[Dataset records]
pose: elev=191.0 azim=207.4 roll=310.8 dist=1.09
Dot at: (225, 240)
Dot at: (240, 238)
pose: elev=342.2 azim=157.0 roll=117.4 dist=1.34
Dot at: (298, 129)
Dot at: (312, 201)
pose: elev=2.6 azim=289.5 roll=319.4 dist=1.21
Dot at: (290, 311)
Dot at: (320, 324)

...

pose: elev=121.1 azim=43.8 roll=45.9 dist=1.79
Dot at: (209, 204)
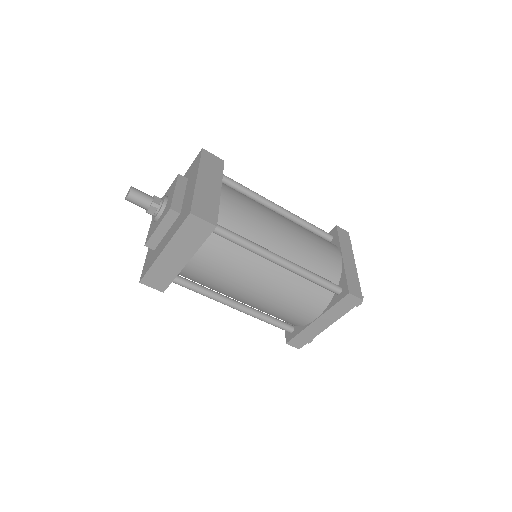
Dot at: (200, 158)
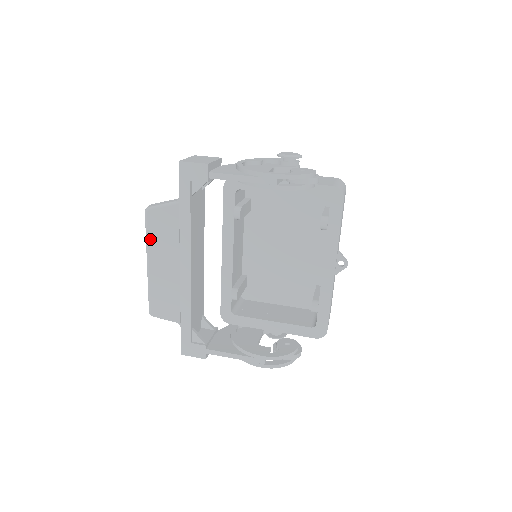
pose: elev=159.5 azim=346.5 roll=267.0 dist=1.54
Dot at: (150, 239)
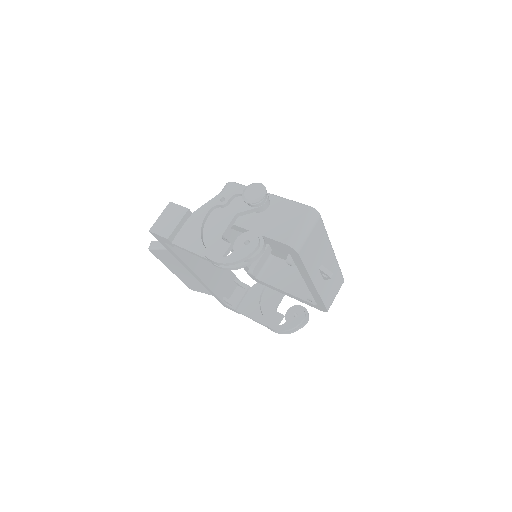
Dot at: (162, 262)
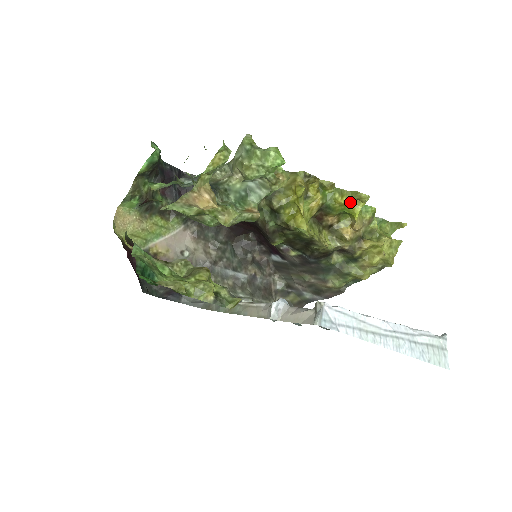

--

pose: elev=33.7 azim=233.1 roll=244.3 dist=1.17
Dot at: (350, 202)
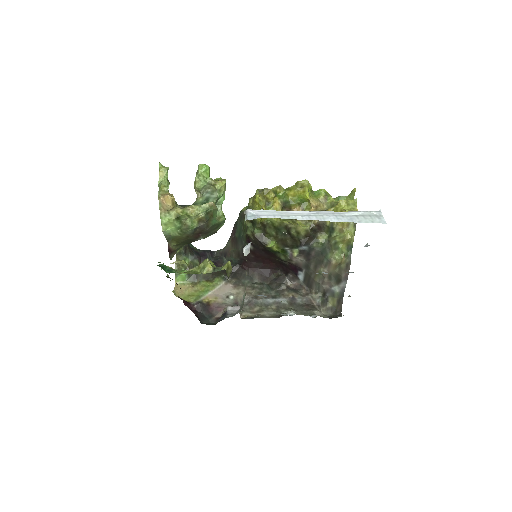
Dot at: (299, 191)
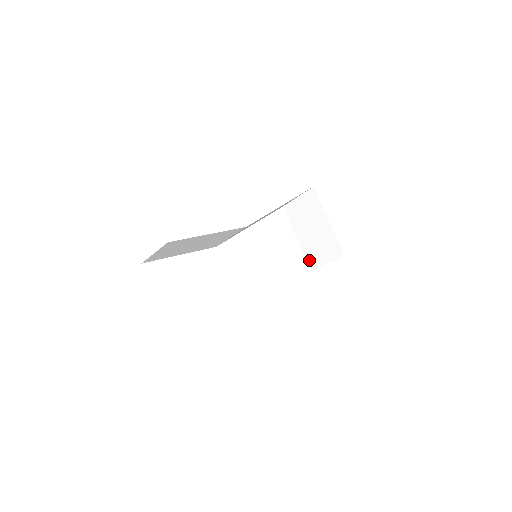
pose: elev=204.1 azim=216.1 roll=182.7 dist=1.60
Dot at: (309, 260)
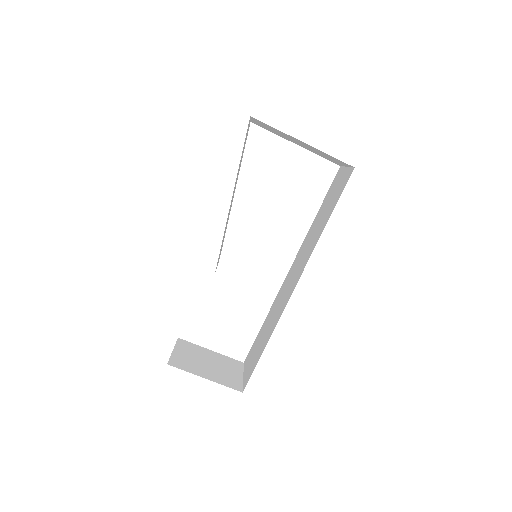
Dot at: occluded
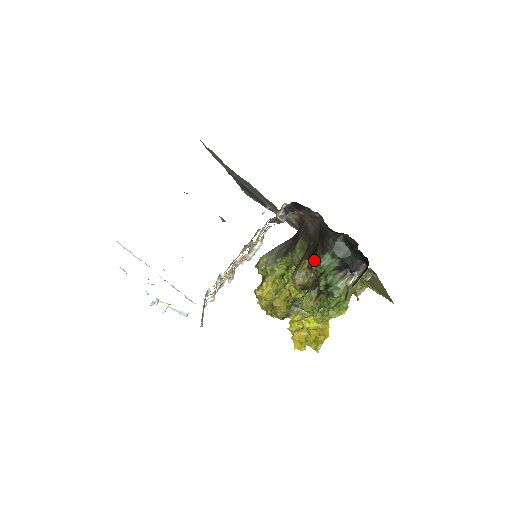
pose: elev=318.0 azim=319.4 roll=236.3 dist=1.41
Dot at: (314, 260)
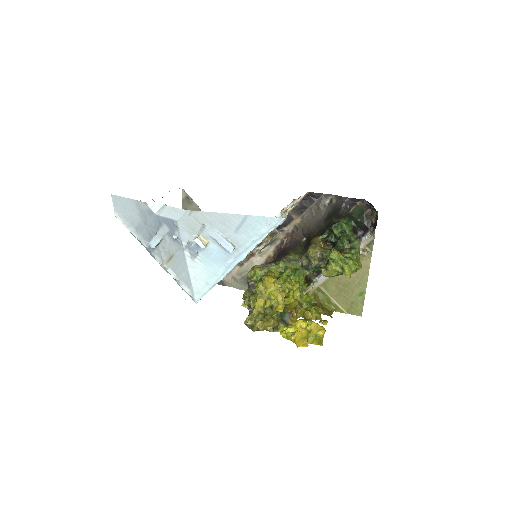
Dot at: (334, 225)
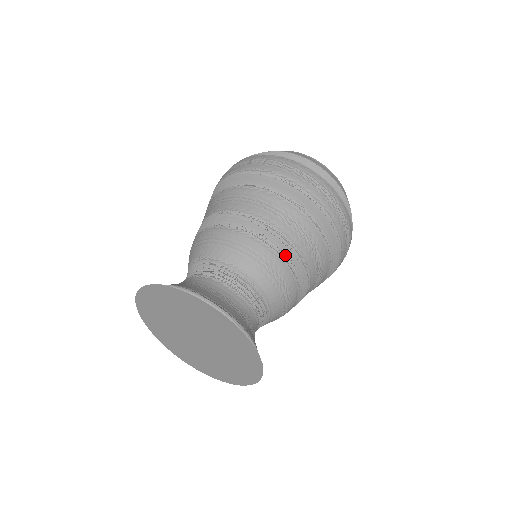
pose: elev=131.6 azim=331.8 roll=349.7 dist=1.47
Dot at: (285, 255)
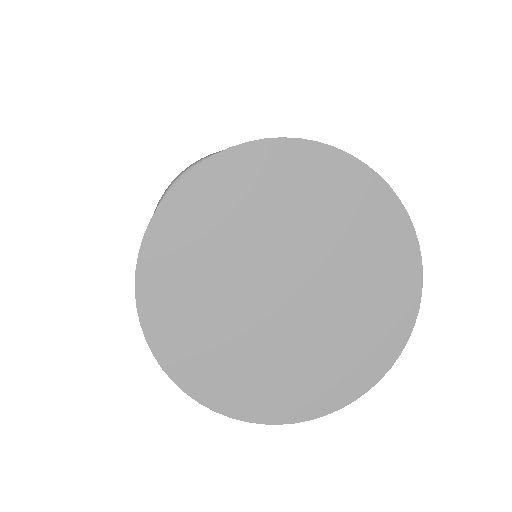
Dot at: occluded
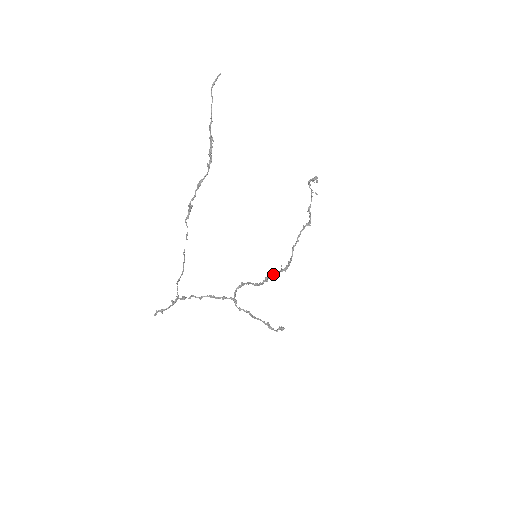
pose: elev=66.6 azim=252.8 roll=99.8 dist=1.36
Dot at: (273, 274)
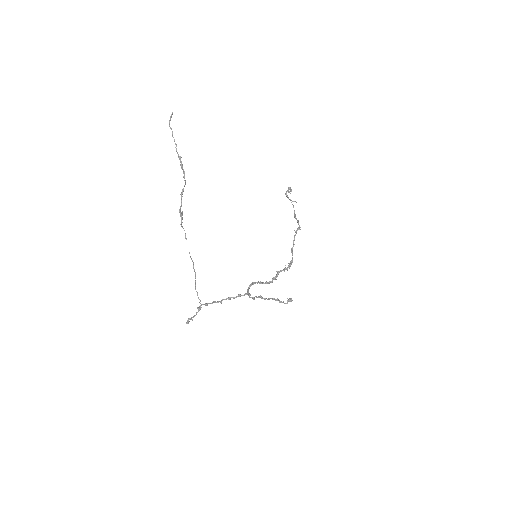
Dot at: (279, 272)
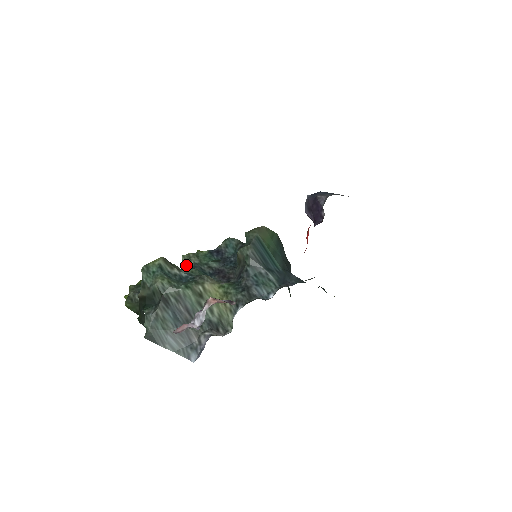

**JOB**.
Rewrite the data between the lines holding "pose: elev=33.7 azim=233.1" and "Dot at: (279, 272)", inclusive, switching "pose" to "camera" and changing nothing else. Omit the pictures.

**TASK SOLUTION**.
camera: elev=33.7 azim=233.1 roll=244.3 dist=1.17
Dot at: (350, 202)
Dot at: (299, 191)
camera: elev=204.1 azim=216.1 roll=182.7 dist=1.60
Dot at: (309, 260)
Dot at: occluded
camera: elev=318.0 azim=319.4 roll=236.3 dist=1.41
Dot at: (314, 260)
Dot at: (334, 225)
camera: elev=131.6 azim=331.8 roll=349.7 dist=1.47
Dot at: (285, 255)
Dot at: occluded
camera: elev=66.6 azim=252.8 roll=99.8 dist=1.36
Dot at: (273, 274)
Dot at: (279, 272)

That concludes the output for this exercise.